When I see him sitting in the chair reading I'm instatly transported to 6000 other times I saw him do this exact thing. The difference here is that I expect to be able to have the same conversations with my Dad like I used to when I saw him in his chair. I expect him to look at me and smile and ask how my day was or tell me it's a nice outfit I have on today. What I still don't expect is that look of blank stare that he doesn't know who I am. He doesn't recognize me. 

I've read all sorts of articles, talked to nurses, counselors, friends, and so on but nothing can prepare you for watching your parent die slowly. Visit by visit, day by day, they slowly leave you when you are dealing with dementia of any kind. But you see the worst part, in my experience, is they still look the same. They still look like at any moment they could tell you to go change your outfit or to CLEAN UP YOUR ROOM!!!! But not this guy. This man right here, who helped so many people in his life and career as a UMC Pastor, as a Father, a husband, a friend,  can hardly even form words anymore.

To people with any type of dementia every day is every day. Anything out of the normal can really throw them off. I've learned so much over the past few years caring for my Father but the most important thing I'm still learning, is to still look at him the same. Yes it's painful when he doesn't know me. It actually tears me apart inside and I usually end up crying in my car after. But I know he still loves me and although he can't express it any longer he's still my Dad.

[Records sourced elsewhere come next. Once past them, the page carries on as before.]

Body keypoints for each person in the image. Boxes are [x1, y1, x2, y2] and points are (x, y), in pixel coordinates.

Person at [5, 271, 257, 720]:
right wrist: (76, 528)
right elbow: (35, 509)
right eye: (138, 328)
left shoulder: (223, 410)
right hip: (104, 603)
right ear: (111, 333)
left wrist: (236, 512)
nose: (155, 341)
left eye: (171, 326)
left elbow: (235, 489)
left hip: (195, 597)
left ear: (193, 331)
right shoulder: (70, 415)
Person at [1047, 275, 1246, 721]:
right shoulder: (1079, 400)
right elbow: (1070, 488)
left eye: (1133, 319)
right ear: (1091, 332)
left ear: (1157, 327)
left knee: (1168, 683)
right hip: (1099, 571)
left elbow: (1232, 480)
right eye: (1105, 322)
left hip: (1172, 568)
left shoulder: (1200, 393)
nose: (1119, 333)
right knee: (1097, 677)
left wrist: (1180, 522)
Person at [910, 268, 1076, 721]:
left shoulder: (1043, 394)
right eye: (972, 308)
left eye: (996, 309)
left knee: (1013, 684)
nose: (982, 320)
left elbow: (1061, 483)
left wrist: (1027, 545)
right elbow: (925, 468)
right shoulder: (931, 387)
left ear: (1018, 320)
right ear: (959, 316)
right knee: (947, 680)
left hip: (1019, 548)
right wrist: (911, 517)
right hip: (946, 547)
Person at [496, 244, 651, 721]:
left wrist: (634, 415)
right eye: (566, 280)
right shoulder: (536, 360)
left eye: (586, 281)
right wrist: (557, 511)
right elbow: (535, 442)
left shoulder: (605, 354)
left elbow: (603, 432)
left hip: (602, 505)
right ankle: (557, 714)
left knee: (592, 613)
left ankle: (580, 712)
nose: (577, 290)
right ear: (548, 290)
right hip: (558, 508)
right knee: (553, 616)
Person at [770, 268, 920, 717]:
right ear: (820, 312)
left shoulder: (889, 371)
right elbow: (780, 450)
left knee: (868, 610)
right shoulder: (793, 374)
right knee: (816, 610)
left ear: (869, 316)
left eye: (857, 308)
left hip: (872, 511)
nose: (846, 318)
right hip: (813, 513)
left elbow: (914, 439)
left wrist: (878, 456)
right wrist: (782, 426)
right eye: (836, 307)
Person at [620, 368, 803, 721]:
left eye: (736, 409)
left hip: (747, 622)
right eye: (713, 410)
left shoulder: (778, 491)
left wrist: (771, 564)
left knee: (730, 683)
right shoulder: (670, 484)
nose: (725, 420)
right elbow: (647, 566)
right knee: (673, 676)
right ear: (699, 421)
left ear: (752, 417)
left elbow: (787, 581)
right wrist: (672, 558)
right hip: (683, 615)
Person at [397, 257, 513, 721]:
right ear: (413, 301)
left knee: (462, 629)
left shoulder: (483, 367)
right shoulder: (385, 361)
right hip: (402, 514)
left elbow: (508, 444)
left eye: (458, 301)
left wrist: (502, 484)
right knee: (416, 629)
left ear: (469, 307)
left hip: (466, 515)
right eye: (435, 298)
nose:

He's still the guy that taught me how to ride a bike, how to believe in people, how to share, and always help someone in need. He taught me so much and is now teaching me patience, humility, and what t really means to love someone unconditionally.

The Broadway show "Rent" has a song entitled "Seasons of Change". The lyrics say:

Five hundred twenty-five thousand six hundred minutes
Five hundred twenty-five thousand moments so dear
Five hundred twenty-five thousand six hundred minutes
How do you measure, measure a year?

(you're welcome as you will be singng THAT for the rest of the day)

This song really resonates with me with dealing with my Father as well as his friends in the memory care home. Sometimes it feels like 525.600 minutes I've been sitting there with him in silence. Sometimes it feels like it's been that long since we had a "real" conversation.